Vonage Holdings Corporation (NYSE: VG) is now a consistently profitable company. Concerns remain, but the focus so far seems to be more on the positive side of the equation. The VoIP telephony outfit has reported adjusted earnings of $0.10 EPS, up from $0.08 a year ago. Revenues remain a challenge as the firm turned in sales of $218 million, down from $220.6 million a previously. There are probably too few analysts covering the stock to have a reliable consensus target, but Thomson Reuters lists $0.08 EPS and $220.58 million in sales as the consensus price target.

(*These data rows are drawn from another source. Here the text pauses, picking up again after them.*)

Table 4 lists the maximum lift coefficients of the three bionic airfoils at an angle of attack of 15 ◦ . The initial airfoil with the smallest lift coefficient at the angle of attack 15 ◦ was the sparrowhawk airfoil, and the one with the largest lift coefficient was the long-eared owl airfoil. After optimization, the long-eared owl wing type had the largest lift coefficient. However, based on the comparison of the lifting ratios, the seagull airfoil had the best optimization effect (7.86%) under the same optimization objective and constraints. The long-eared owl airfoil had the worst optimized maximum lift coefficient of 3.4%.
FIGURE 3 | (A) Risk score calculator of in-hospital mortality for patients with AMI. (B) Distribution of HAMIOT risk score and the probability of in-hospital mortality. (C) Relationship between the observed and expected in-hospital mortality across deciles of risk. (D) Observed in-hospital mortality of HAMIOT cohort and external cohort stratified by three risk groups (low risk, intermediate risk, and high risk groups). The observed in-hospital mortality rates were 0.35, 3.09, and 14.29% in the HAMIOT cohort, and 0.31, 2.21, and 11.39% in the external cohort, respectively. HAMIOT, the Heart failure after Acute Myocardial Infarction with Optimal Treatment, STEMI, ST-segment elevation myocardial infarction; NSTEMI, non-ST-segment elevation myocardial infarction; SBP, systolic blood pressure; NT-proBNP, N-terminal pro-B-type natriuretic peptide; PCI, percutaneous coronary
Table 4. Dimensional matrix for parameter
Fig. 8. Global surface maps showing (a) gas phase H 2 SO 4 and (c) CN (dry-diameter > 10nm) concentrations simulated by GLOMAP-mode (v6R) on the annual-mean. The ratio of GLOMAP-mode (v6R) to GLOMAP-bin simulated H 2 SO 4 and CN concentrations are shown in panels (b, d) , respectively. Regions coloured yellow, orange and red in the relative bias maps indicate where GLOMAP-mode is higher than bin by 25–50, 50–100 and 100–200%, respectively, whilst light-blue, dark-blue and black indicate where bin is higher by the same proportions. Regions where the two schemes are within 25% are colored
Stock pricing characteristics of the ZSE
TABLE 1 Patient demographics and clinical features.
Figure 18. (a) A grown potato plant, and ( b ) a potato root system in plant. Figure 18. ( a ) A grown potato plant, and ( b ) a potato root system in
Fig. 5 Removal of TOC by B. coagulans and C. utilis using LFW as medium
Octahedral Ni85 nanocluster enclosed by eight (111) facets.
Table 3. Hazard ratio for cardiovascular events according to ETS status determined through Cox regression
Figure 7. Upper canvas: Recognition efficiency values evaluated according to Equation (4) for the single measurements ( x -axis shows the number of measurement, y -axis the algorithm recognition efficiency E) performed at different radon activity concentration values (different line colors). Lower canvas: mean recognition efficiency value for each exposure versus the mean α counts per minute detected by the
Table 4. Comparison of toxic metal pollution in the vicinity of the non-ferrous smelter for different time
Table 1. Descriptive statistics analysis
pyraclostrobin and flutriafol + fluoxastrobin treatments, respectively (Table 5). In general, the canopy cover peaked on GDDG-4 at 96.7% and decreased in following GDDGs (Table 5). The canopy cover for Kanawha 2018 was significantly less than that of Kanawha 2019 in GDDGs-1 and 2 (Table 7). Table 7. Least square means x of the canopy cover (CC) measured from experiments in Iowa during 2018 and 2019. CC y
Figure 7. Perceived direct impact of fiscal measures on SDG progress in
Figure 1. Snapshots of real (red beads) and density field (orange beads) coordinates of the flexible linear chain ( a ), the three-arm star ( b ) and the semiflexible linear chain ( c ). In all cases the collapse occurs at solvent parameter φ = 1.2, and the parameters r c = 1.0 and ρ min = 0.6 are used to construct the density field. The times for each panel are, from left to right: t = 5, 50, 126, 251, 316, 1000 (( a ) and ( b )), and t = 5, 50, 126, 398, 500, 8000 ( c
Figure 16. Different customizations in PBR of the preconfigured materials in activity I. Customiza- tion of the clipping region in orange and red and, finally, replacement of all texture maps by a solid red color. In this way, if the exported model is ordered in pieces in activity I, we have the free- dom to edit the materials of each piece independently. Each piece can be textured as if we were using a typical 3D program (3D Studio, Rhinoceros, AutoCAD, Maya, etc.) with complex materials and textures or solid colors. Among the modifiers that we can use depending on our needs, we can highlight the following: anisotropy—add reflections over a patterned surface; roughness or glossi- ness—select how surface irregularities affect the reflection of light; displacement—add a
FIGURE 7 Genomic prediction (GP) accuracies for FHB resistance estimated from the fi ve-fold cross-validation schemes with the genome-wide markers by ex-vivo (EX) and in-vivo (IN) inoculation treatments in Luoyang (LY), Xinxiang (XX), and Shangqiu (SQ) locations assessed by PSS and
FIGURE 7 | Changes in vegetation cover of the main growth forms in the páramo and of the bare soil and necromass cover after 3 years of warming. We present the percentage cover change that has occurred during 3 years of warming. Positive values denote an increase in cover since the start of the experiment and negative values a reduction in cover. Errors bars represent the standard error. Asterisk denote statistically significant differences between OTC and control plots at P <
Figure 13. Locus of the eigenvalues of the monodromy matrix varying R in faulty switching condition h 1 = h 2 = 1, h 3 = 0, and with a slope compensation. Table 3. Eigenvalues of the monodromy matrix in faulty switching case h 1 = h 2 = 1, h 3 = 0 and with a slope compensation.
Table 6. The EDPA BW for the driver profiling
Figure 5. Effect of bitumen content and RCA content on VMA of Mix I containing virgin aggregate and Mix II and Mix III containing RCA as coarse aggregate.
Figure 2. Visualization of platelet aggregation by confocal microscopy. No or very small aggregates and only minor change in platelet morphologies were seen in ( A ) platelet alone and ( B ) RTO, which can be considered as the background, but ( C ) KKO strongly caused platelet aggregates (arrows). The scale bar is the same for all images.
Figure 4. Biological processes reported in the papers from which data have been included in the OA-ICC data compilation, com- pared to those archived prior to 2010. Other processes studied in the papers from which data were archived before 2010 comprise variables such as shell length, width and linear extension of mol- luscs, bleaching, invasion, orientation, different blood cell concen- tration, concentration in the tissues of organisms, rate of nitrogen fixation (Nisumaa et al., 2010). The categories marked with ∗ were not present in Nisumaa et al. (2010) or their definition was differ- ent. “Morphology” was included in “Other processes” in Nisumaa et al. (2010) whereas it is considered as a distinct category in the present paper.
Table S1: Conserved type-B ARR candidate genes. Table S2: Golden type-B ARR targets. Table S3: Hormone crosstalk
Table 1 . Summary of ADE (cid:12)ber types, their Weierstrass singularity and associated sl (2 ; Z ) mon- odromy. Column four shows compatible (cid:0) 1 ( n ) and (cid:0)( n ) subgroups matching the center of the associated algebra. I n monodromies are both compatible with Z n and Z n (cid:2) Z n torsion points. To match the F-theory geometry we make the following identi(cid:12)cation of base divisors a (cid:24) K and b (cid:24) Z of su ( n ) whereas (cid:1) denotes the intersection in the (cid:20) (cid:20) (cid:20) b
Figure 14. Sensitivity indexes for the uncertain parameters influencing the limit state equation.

Even if you back out the adjusted figures, the net income was $0.09 EPS or $22 million versus a $1 million net loss a year ago. The VoIP telephony outfit has managed to keep its costs from rising, and it is projecting that its gross subscriber line additions will grow in 2011 and that it should have $165 million in reported EBITDA.
Along with revenues, there are still some concerns that need to be addressed. The ARPU, or average revenue per user, came down to $30.14 from $30.71 in year-ago quarter. The company’s gross line additions came to 158,000, but the net came to a loss of 11,000 lines as the churn increased to 2.5%. This is too high of a churn. The company sees 2011 churn in the “mid two percent range.” Vonage ended with 2,397,660 subscriber lines at June 30.
Marketing costs are also higher, another concern. This was $52 million versus $49 million a year ago and sequentially. The key measure of subscriber line acquisition costs also ticked higher to $330 from $318 a year ago and from $282 sequentially.
Microsoft Corporation (NASDAQ: MSFT) has become the number one problem here. The acquisition of Skype is THE biggest pressure. The threat from Google Inc. (NASDAQ: GOOG) and its free inter-call features is one thing, but unleashing Microsoft on the domestic and global phone market is much more concerning with the Facebook integration that if Skype had just gone public and struck its own deals. Skype had an average of 145 million connected users per month in the fourth quarter of 2010.
VocalTec Communications Ltd. (NASDAQ: CALL) continues to be a threat as well with its magicJack low-cost phone line service, which has sold more than seven million magicJack device since the launch in 2008.
8×8 Inc. (NASDAQ: EGHT) remains a competitor in VoIP, but the reality is that this $32 million market value is just not in the same league even if it claims more than 25,000 businesses using its VoIP, video conferencing, and unified communications services.
The gain is that Vonage’s operating expenses came down by a factor of 7% in the quarter. The cost per line was cut to $8.03, down from $8.34 sequentially and down from $8.72 a year earlier. Another boost may come with some mixed results at first but should pay off. The company is effectively doubling its store distribution channel to 6,000 spots. That will raise costs but will help to boost sales, at least it would seem to be the case.
Another boost is coming from a debt refinancing. It has cut what appears to be some $43 million annually due to a LIBOR-plus-3.50% pact. That is a saving which makes up for many losses elsewhere.
Along with a retail distribution expansion, the company has launched its global pay-per-call application for the iPhone as well. That means that as long as you can get a wireless connection, you can use your iPhone whether your phone can travel and be carrier-compatible globally or not.
Vonage shares are up 1% after an hour of trading at $3.75 after having hit $3.88 earlier today. The 52-week trading range is $1.92 to $5.39, and the stock was down almost 30% since its report in early May. The market cap is now $830 million.
The report was taken as a positive one despite some obvious concerns. Now the company just has to worry about an eight-day losing streak turning into nine days, as well as that heavy competition.